Cheers all round in Brazil
Updated: 2014-05-26 07:14
By Agence France-Presse in Rio de Janeiro (China Daily)
Beer and soccer forging a strong partnership for the World Cup
Beer and soccer make a powerful team in Brazil, which is bracing for a drinking bonanza when it hosts the World Cup.
The passion for soccer is well-known-it has won the World Cup five times.
Brazil is also the world's third largest beer producer-more than 13 billion liters of the stuff in 2013. Such is the country's love of the beverage that you can even buy beer-flavored ice cream.
When the sun is baking the sidewalks off Copacabana beach, the first reaction seems to be to order a beer that Brazilians always say arrives "stupidly" cold.
A recent survey commissioned by brewing giant Ambev, the country's largest company by market value, asked Brazilians to list their national passions. Seventy-seven percent named soccer; 35 percent said beer.
Now brewers are anticipating a beer boom during the World Cup Brazil will host from June 12 to July 13.
A study released this month by Nielsen and Kantar Worldpanel, commissioned by the Sao Paulo Supermarkets Association, forecast a 37 percent increase in beer consumption during the Cup and total sales of 1.8 billion reals ($816 million) during the four weeks. During the 2010 Cup, beer sales in Brazil increased 15 percent.
============
— Requirement 1 —
Reproduce the listing from its first line through the line holding "name author: (Rehder & E.H. Wilson) Fernald", both included.
The Brazil beer article has no connection to the listing.
============
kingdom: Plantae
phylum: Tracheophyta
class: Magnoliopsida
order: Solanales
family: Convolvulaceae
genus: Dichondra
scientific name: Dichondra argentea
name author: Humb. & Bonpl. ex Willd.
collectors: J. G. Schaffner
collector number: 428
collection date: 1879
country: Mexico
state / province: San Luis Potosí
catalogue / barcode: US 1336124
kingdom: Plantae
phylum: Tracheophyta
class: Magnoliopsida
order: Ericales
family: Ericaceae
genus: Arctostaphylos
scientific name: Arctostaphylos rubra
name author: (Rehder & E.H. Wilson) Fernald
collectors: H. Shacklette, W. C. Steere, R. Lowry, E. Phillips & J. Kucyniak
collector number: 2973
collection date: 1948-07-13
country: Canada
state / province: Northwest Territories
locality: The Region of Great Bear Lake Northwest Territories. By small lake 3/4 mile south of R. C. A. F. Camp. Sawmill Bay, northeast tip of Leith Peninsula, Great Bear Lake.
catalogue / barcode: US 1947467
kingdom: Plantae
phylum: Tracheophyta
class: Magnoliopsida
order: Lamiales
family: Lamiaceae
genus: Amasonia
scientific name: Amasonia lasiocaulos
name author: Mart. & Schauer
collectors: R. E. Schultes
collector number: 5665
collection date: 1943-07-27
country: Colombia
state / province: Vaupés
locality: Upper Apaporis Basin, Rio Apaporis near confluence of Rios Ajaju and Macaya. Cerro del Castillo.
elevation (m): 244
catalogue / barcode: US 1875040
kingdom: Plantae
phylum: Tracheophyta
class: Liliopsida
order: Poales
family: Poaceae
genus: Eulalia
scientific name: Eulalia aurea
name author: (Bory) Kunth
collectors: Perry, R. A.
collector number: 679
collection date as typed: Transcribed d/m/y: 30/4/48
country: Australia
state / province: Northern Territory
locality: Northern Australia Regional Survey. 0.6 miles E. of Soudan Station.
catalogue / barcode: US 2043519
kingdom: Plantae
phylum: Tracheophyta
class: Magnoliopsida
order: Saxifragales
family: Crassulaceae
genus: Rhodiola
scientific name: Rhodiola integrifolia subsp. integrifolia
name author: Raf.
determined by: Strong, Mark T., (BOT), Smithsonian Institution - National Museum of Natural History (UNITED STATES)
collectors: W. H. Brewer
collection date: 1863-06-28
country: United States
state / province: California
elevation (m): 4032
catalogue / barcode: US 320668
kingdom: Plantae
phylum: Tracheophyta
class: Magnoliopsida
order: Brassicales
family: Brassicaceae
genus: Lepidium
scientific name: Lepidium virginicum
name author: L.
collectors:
============
— Requirement 2 —
Decide whether each statement agrees with the Brazil beer article, answering yes or no and quoting the deciding words. (a) Brazil produced more than 13 billion liters of beer in 2013. (b) In the Ambev survey, more Brazilians named beer than soccer as a national passion. (c) Beer sales in Brazil rose 37 percent during the 2010 Cup.

— Reply 1 —
kingdom: Plantae
phylum: Tracheophyta
class: Magnoliopsida
order: Solanales
family: Convolvulaceae
genus: Dichondra
scientific name: Dichondra argentea
name author: Humb. & Bonpl. ex Willd.
collectors: J. G. Schaffner
collector number: 428
collection date: 1879
country: Mexico
state / province: San Luis Potosí
catalogue / barcode: US 1336124
kingdom: Plantae
phylum: Tracheophyta
class: Magnoliopsida
order: Ericales
family: Ericaceae
genus: Arctostaphylos
scientific name: Arctostaphylos rubra
name author: (Rehder & E.H. Wilson) Fernald

— Reply 2 —
(a) Yes: "more than 13 billion liters of the stuff in 2013"
(b) No: "Seventy-seven percent named soccer; 35 percent said beer."
(c) No: "During the 2010 Cup, beer sales in Brazil increased 15 percent."